Regarding the mode of failure of the present study, both groups demonstrated that 100% of specimens in both thicknesses showed a repairable mode of failure (Mode A). These findings could be attributed to the low modulus of elasticity of Brilliant Crios reinforced composite occlusal veneers and higher resiliency with more load absorption during loading. Moreover, the presence of polymers in the microstructure of Brilliant Crios reinforced composite made them a more resistant material to crack propagation compared to CEREC Tessera ceramic occlusal veneers. The elastic modulus, similar to that of dentine, is suggested to minimize stress concentration in the restoration and avoid fractures [12, 45].

Failure pattern evaluation showed considerable variation among the previous studies. Two previous studies showed that the most common failure pattern was a cohesive fracture that involved the restoration and cement layer with no damage to the underlying tooth structure, as in the current study [46, 47].

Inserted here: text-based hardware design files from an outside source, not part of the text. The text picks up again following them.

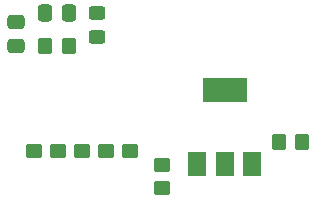
<source format=gbr>
%TF.GenerationSoftware,KiCad,Pcbnew,8.0.1*%
%TF.CreationDate,2025-04-21T12:55:39-06:00*%
%TF.ProjectId,Project,50726f6a-6563-4742-9e6b-696361645f70,A*%
%TF.SameCoordinates,Original*%
%TF.FileFunction,Paste,Bot*%
%TF.FilePolarity,Positive*%
%FSLAX46Y46*%
G04 Gerber Fmt 4.6, Leading zero omitted, Abs format (unit mm)*
G04 Created by KiCad (PCBNEW 8.0.1) date 2025-04-21 12:55:39*
%MOMM*%
%LPD*%
G01*
G04 APERTURE LIST*
G04 Aperture macros list*
%AMRoundRect*
0 Rectangle with rounded corners*
0 $1 Rounding radius*
0 $2 $3 $4 $5 $6 $7 $8 $9 X,Y pos of 4 corners*
0 Add a 4 corners polygon primitive as box body*
4,1,4,$2,$3,$4,$5,$6,$7,$8,$9,$2,$3,0*
0 Add four circle primitives for the rounded corners*
1,1,$1+$1,$2,$3*
1,1,$1+$1,$4,$5*
1,1,$1+$1,$6,$7*
1,1,$1+$1,$8,$9*
0 Add four rect primitives between the rounded corners*
20,1,$1+$1,$2,$3,$4,$5,0*
20,1,$1+$1,$4,$5,$6,$7,0*
20,1,$1+$1,$6,$7,$8,$9,0*
20,1,$1+$1,$8,$9,$2,$3,0*%
G04 Aperture macros list end*
%ADD10R,1.500000X2.000000*%
%ADD11R,3.800000X2.000000*%
%ADD12RoundRect,0.250000X0.337500X0.475000X-0.337500X0.475000X-0.337500X-0.475000X0.337500X-0.475000X0*%
%ADD13RoundRect,0.250000X0.450000X-0.325000X0.450000X0.325000X-0.450000X0.325000X-0.450000X-0.325000X0*%
%ADD14RoundRect,0.250000X-0.450000X0.350000X-0.450000X-0.350000X0.450000X-0.350000X0.450000X0.350000X0*%
%ADD15RoundRect,0.250000X-0.475000X0.337500X-0.475000X-0.337500X0.475000X-0.337500X0.475000X0.337500X0*%
%ADD16RoundRect,0.250000X-0.350000X-0.450000X0.350000X-0.450000X0.350000X0.450000X-0.350000X0.450000X0*%
%ADD17RoundRect,0.250000X0.450000X-0.350000X0.450000X0.350000X-0.450000X0.350000X-0.450000X-0.350000X0*%
%ADD18RoundRect,0.250000X0.350000X0.450000X-0.350000X0.450000X-0.350000X-0.450000X0.350000X-0.450000X0*%
G04 APERTURE END LIST*
D10*
%TO.C,Q1*%
X154872300Y-74071100D03*
X152572300Y-74071100D03*
D11*
X152572300Y-67771100D03*
D10*
X150272300Y-74071100D03*
%TD*%
D12*
%TO.C,C5*%
X139414800Y-61271000D03*
X137339800Y-61271000D03*
%TD*%
D13*
%TO.C,D4*%
X141784800Y-63303000D03*
X141784800Y-61253000D03*
%TD*%
D14*
%TO.C,R12*%
X147238300Y-74087100D03*
X147238300Y-76087100D03*
%TD*%
D15*
%TO.C,C6*%
X134926800Y-61990000D03*
X134926800Y-64065000D03*
%TD*%
D16*
%TO.C,R9*%
X157144300Y-72166100D03*
X159144300Y-72166100D03*
%TD*%
D17*
%TO.C,R7*%
X142572200Y-72927200D03*
%TD*%
%TO.C,R5*%
X138508200Y-72927200D03*
%TD*%
%TO.C,R6*%
X140540200Y-72927200D03*
%TD*%
D18*
%TO.C,R3*%
X139371800Y-64065000D03*
X137371800Y-64065000D03*
%TD*%
D17*
%TO.C,R8*%
X144604200Y-72927200D03*
%TD*%
%TO.C,R4*%
X136476200Y-72927200D03*
%TD*%
M02*

</source>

It was also reported that fractures or cracks in occlusal veneers were limited to restorative materials [6, 39]. These positive outcomes align with the principles of minimally invasive dentistry. Failures that do not damage the tooth substructure increase the longevity and prognosis of the restored teeth because the veneer can be replaced (repairable failure). Although epoxy dies are suitable as a replacement for natural teeth particularly for mechanical tests as they have similar modulus of elasticity [48] and provide a standardized substrate for testing, confirmatory studies with natural teeth are required. Moreover, different finishline configurations need to be investigated to verify the current finding. Also, Thermo-mechanical aging was simulated for only 12 months, a longer period of simulation still needed to evaluate the long-term success of the occlusal veneers. Clinical research is needed to determine the impact of more complex oral environmental conditions on the mechanical properties of ALD restorations despite the challenges of standardization and variable control.

Conclusions

Within the limitations of the present study, the following can be concluded:

  1. 1.

    Reinforced composite occlusal veneers showed better marginal adaptation and better tolerance to fracture resistance in both thin (0.9 mm) and ultrathin (0.6 mm) occlusal veneers compared to virgilite-based lithium disilicate.

  2. 2.

    Occlusal veneer with thin (0.9 mm) design provides double the fracture resistance compared to ultrathin (0.6 mm) occlusal veneer which will enhance the survival rate if occlusal veneer for both reinforced composite and virgilite-based lithium disilicate.

  3. 3.

    The use of virgilite-based lithium disilicate in a thickness of 0.6 mm in the premolar region is not advised.